Jack needs surgery and will miss the rest of the season, per Jon Schuhmann of NBA.com.
Nets announce that Jarrett Jack has a torn ACL. Out for the season.
— John Schuhmann (@johnschuhmann) January 3, 2016
The Nets didn’t have a starting point guard on their roster with Jack, but now they are in a tight spot. Shane Larkin and Donald Sloan are Brooklyn’s only two true point guards and although Larkin is having the best season of his career, he is putting up those exception numbers from the bench. It would be foolish for the Nets to permanently move him from the spot where he is flourishing. As for Donald Sloan, well he has appeared in just 13 of the Nets games this season and is averaging just over 10 minutes a contest, so he’s not an option. The Nets need to go in another direction.

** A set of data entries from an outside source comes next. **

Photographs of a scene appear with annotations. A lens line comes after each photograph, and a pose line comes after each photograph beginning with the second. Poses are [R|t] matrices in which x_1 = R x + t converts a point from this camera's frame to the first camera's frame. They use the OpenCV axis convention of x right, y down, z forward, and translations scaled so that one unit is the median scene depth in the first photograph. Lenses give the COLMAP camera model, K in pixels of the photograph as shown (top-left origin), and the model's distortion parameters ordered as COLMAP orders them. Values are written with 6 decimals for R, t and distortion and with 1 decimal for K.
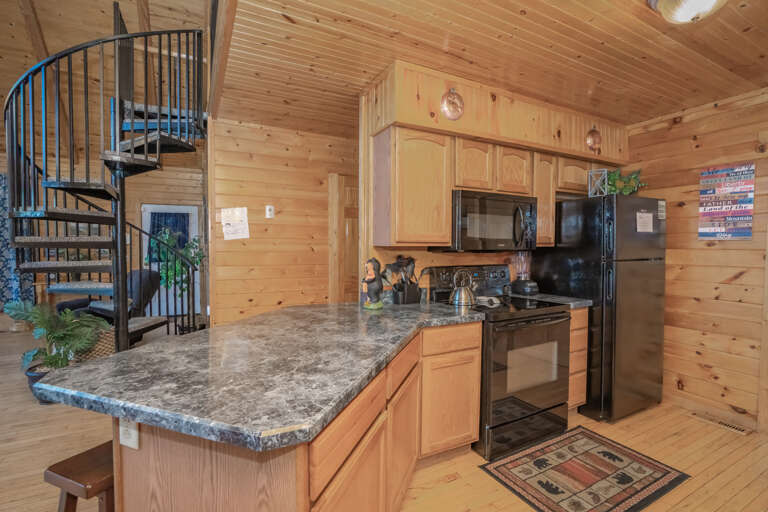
lens RADIAL K [[359.6, 0, 381.1], [0, 359.6, 253.1], [0, 0, 1]] dist [-0.053725, 0.016476]
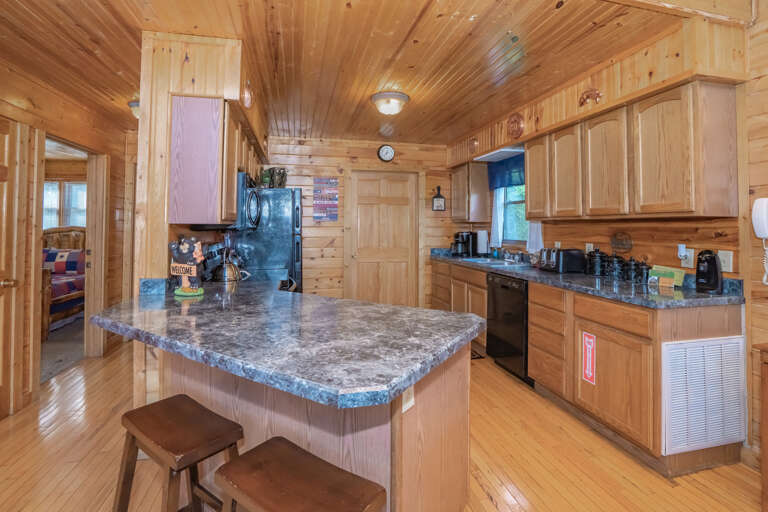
lens RADIAL K [[367.7, 0, 384.0], [0, 367.7, 219.0], [0, 0, 1]] dist [-0.014100, 0.000010]
pose [[0.256501, 0.017149, 0.966392, -1.584910], [0.021030, 0.999507, -0.023319, -0.002707], [-0.966315, 0.026305, 0.256014, 0.658514]]
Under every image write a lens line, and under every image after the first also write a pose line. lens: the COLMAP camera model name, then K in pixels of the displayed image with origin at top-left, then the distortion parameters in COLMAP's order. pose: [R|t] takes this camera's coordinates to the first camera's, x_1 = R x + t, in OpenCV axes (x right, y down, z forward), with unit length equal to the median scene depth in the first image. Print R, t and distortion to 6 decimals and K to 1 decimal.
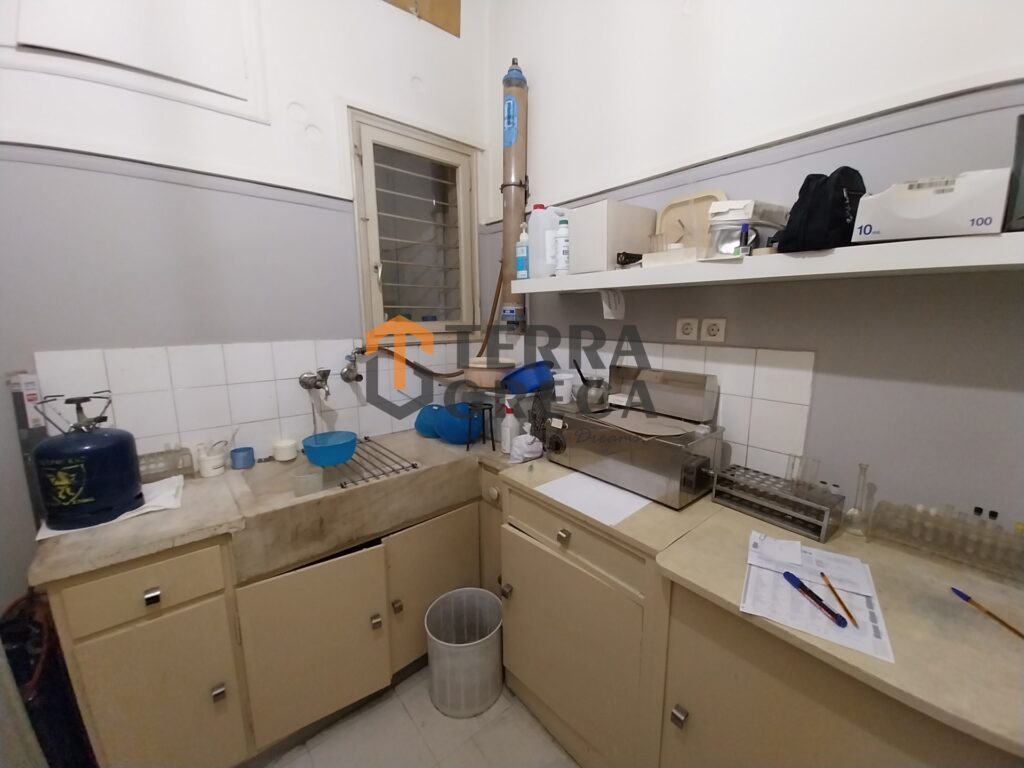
lens RADIAL K [[404.5, 0, 532.9], [0, 404.5, 383.0], [0, 0, 1]] dist [0.017048, -0.013951]
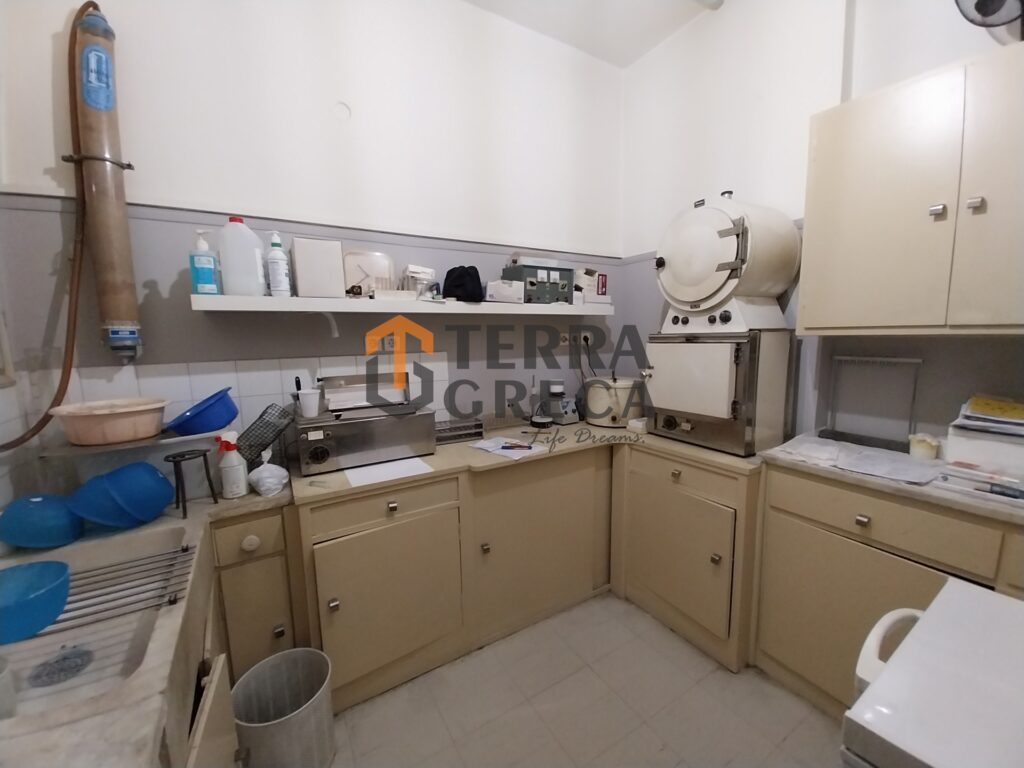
lens RADIAL K [[404.5, 0, 510.5], [0, 404.5, 384.1], [0, 0, 1]] dist [0.017048, -0.013951]
pose [[0.174966, -0.128199, 0.976193, -0.965141], [0.181835, 0.978639, 0.095929, -0.046240], [-0.967638, 0.160722, 0.194539, 0.307719]]
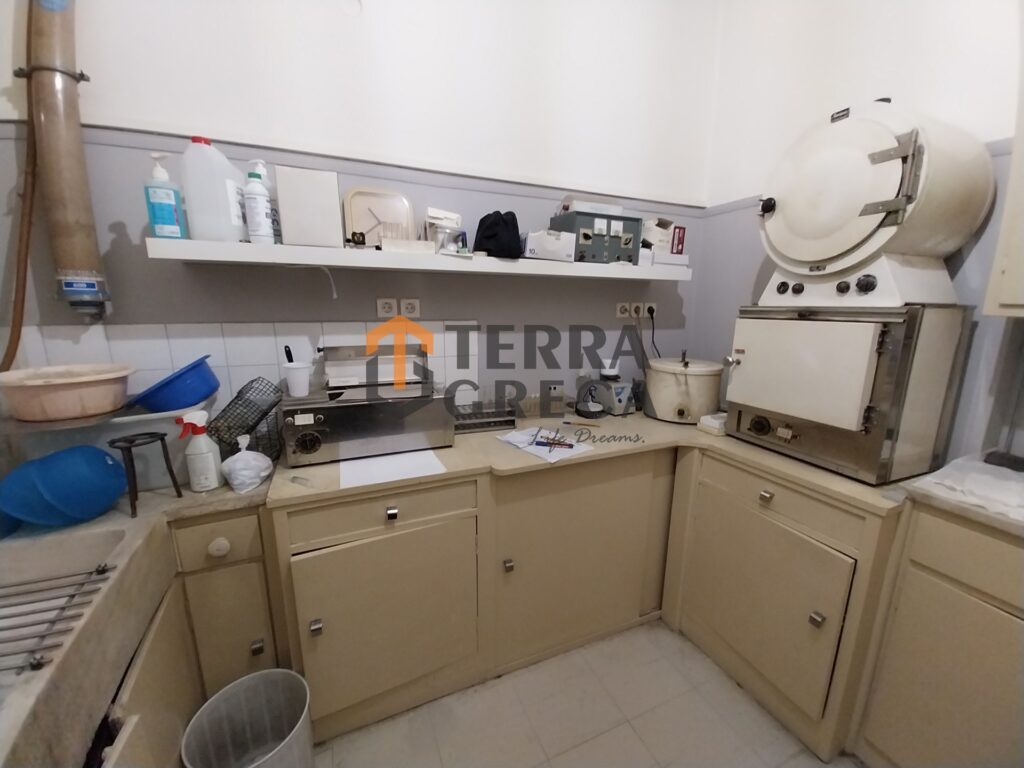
lens RADIAL K [[404.5, 0, 512.4], [0, 404.5, 384.4], [0, 0, 1]] dist [0.017048, -0.013951]
pose [[0.301316, -0.189078, 0.934590, -0.665872], [0.149087, 0.977430, 0.149678, -0.041237], [-0.941797, 0.094235, 0.322705, 0.327213]]
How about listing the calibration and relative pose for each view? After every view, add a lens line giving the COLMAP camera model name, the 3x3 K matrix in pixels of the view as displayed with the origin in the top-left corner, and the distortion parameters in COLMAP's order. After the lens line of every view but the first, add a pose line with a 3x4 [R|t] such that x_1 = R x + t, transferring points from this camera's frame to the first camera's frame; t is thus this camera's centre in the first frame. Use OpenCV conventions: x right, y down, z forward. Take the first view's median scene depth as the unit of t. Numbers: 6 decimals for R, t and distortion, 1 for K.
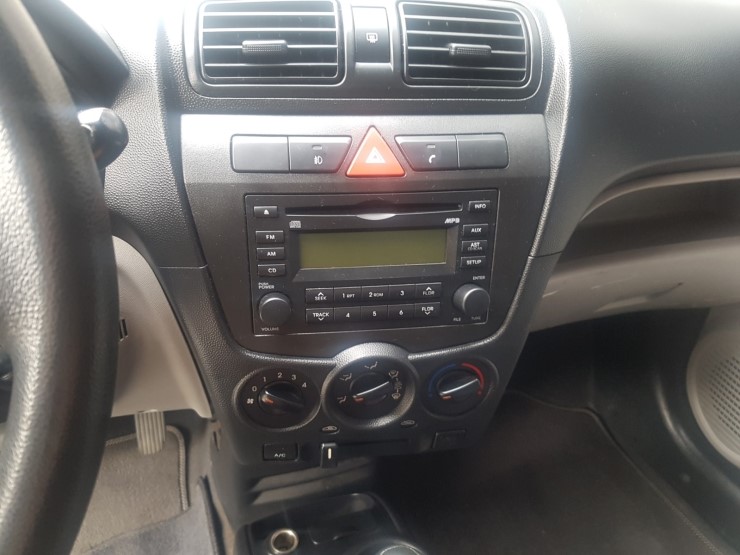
lens RADIAL K [[609.5, 0, 370.0], [0, 609.5, 277.5], [0, 0, 1]] dist [0.038423, -0.008627]
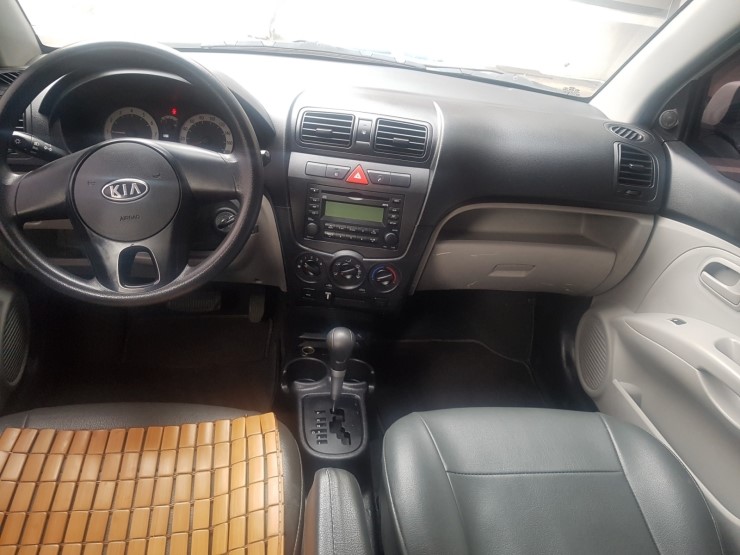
lens RADIAL K [[609.5, 0, 370.0], [0, 609.5, 277.5], [0, 0, 1]] dist [0.038423, -0.008627]
pose [[0.968595, 0.164497, -0.186451, 0.604117], [-0.172795, 0.984529, -0.029055, 0.292969], [0.178787, 0.060360, 0.982035, -1.508895]]
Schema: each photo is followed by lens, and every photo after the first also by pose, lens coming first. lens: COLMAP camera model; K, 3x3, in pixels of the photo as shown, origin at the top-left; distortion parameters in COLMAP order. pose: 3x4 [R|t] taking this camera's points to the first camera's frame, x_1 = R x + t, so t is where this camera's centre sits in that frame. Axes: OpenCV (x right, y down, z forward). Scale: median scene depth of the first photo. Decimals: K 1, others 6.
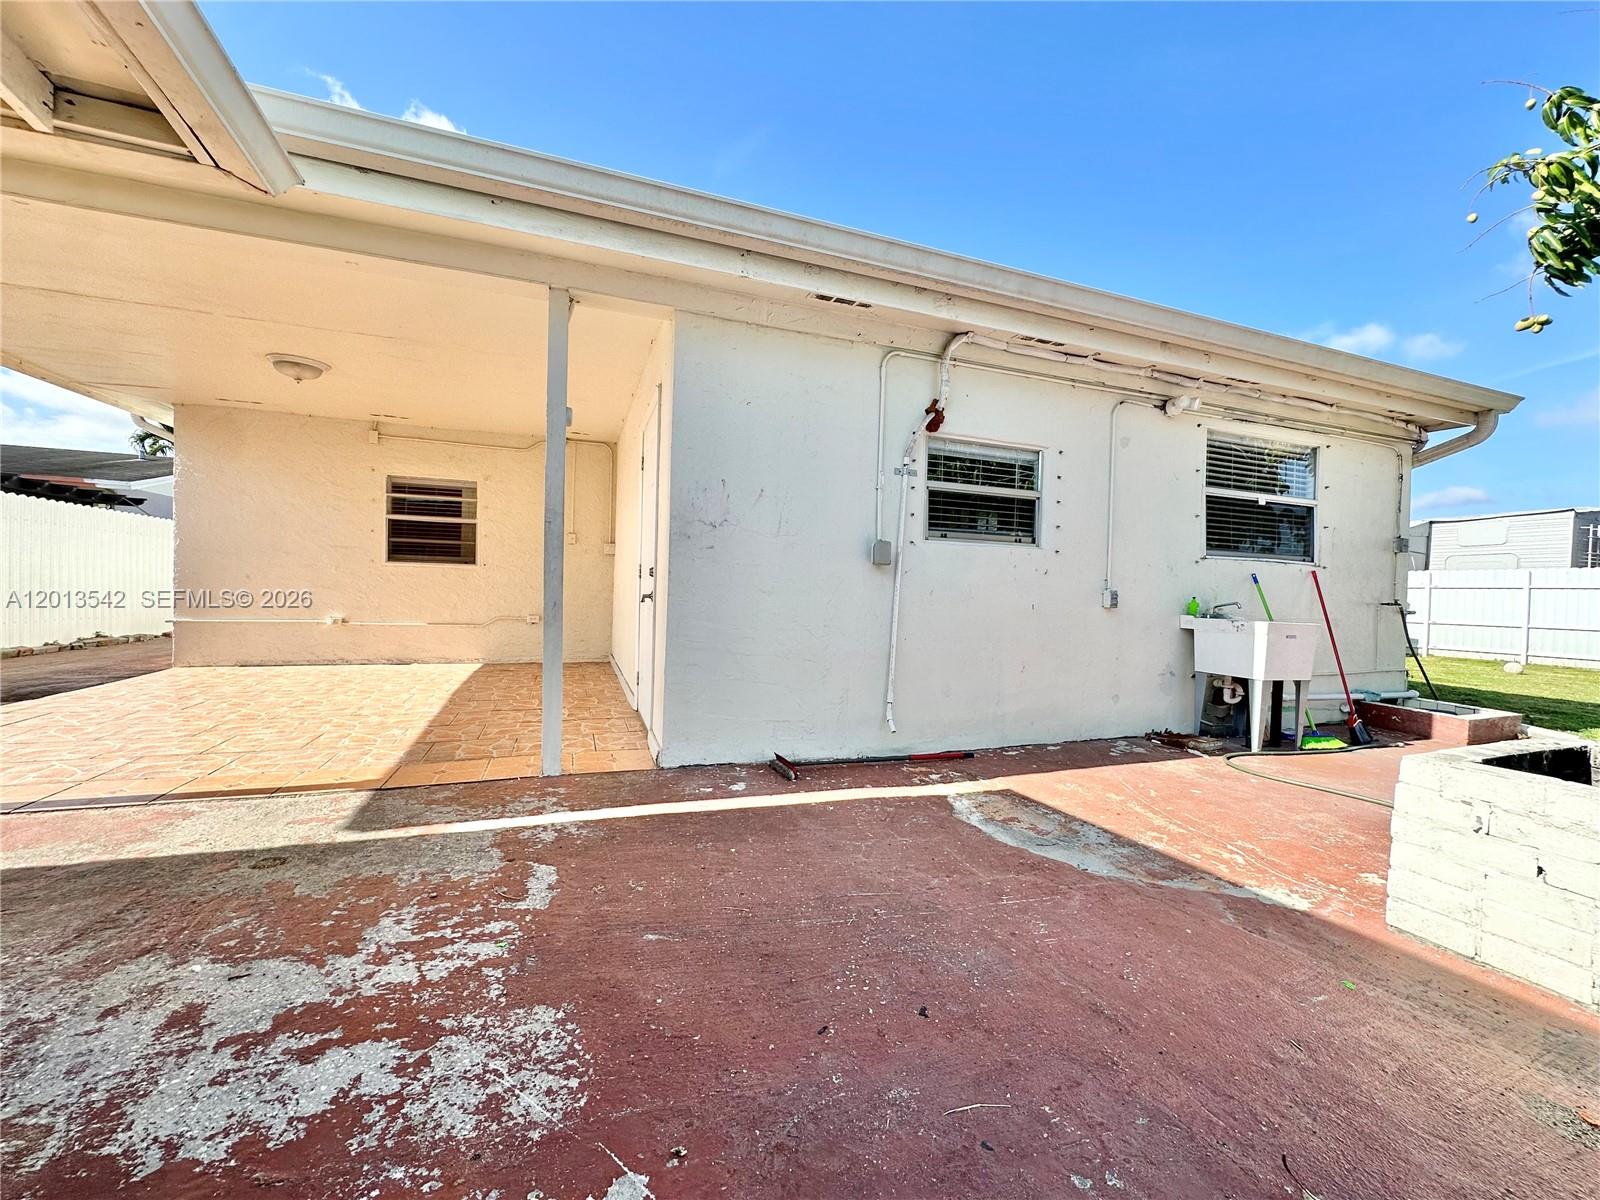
lens RADIAL K [[641.8, 0, 797.0], [0, 641.8, 600.0], [0, 0, 1]] dist [-0.002579, -0.000113]
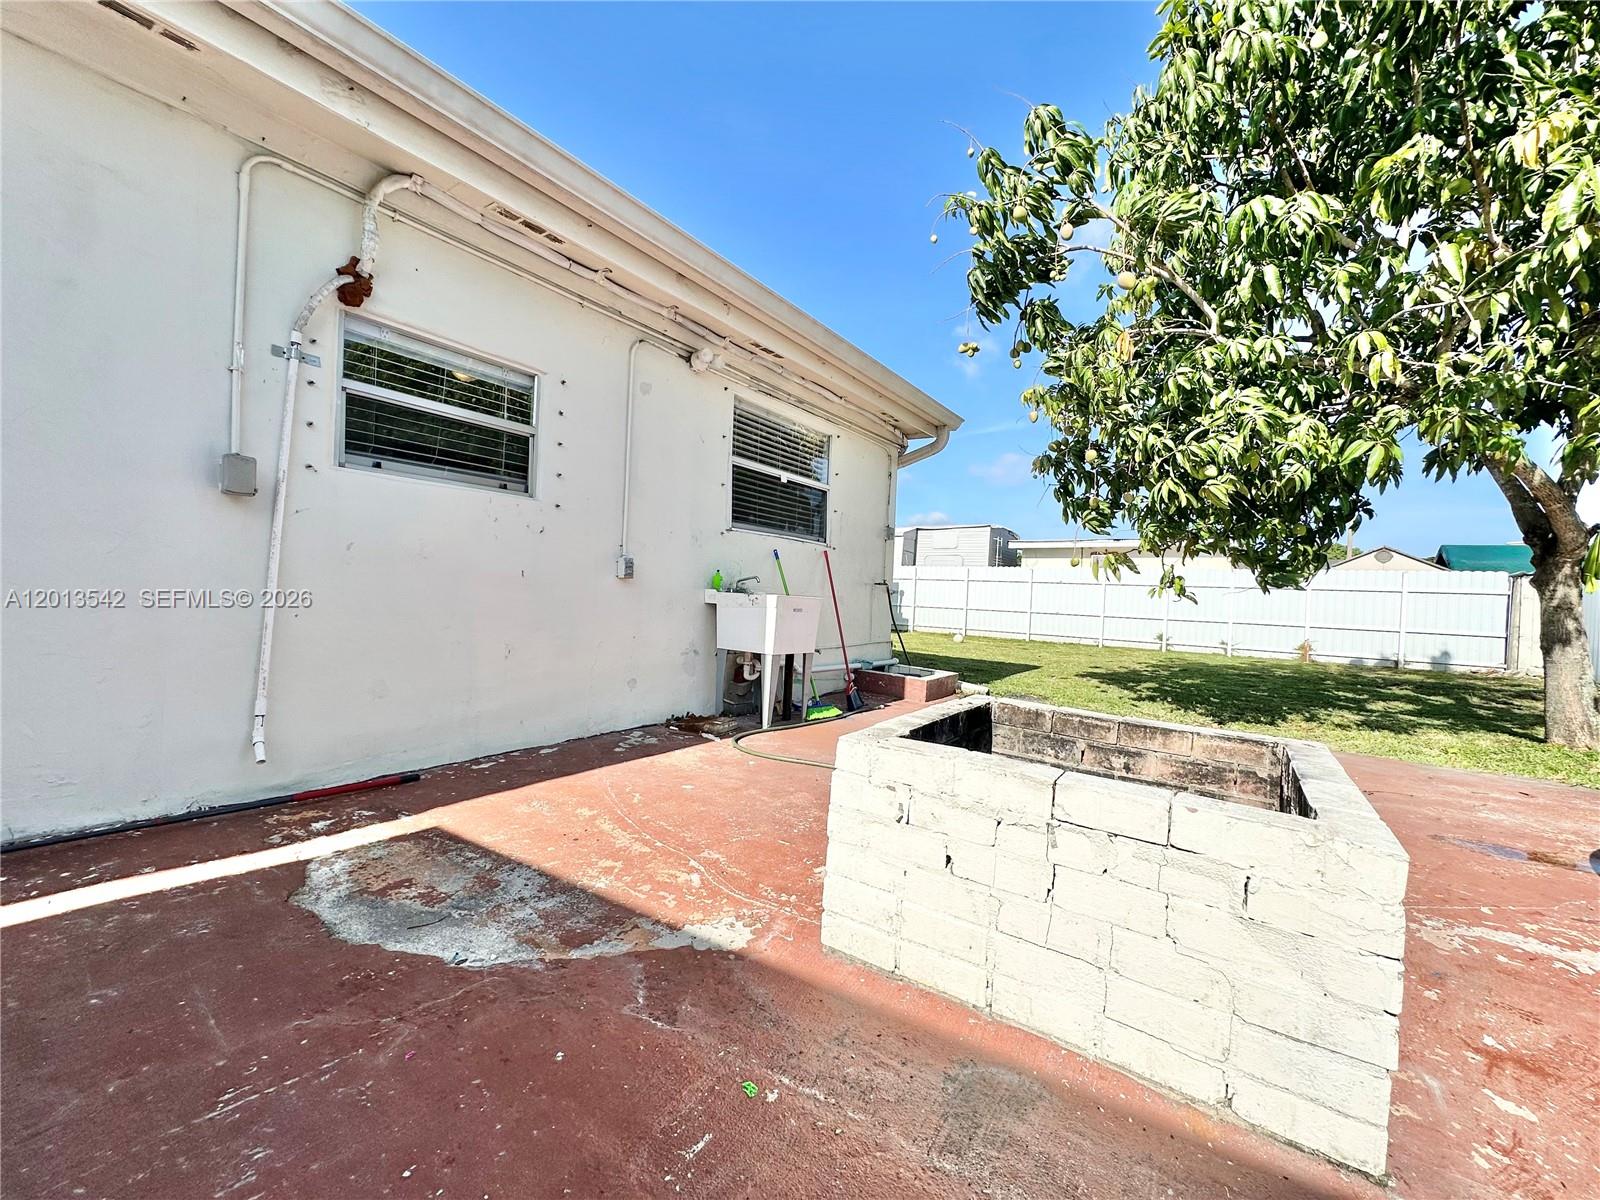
lens RADIAL K [[641.8, 0, 797.0], [0, 641.8, 600.0], [0, 0, 1]] dist [-0.002579, -0.000113]
pose [[0.830803, 0.003970, 0.556552, 0.220974], [-0.014690, 0.999783, 0.014797, 0.027570], [-0.556372, -0.020469, 0.830681, 0.174228]]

The Brooklyn front office is so afraid to do anything aggressive because of their financial situation that limits them and the scars that the Paul Pierce/Kevin Garnett trade continues to leave on the organization. Brooklyn has options in the free agent market for point guards.
Knicks fans all remember Nate Robinson and the excitement that he brought to the Garden every night. Well after a short stint with the New Orleans Pelicans, Robinson is without a team and would likely sign with Brooklyn if they gave him a call.
Tony Wroten is a name that has been attached to a number of teams. After being released by the Philadelphia 76ers following, Wroten is likely feeling out where he wants to be. Brooklyn will be able to sell him on a starter’s role, which should be big for a player who averaged 17 points per game just last season.
Whatever way the Nets try to go, they need to try something different because it wasn’t working with Jarrett Jack. As insensitive as it sounds, Brooklyn has an opportunity to make things better.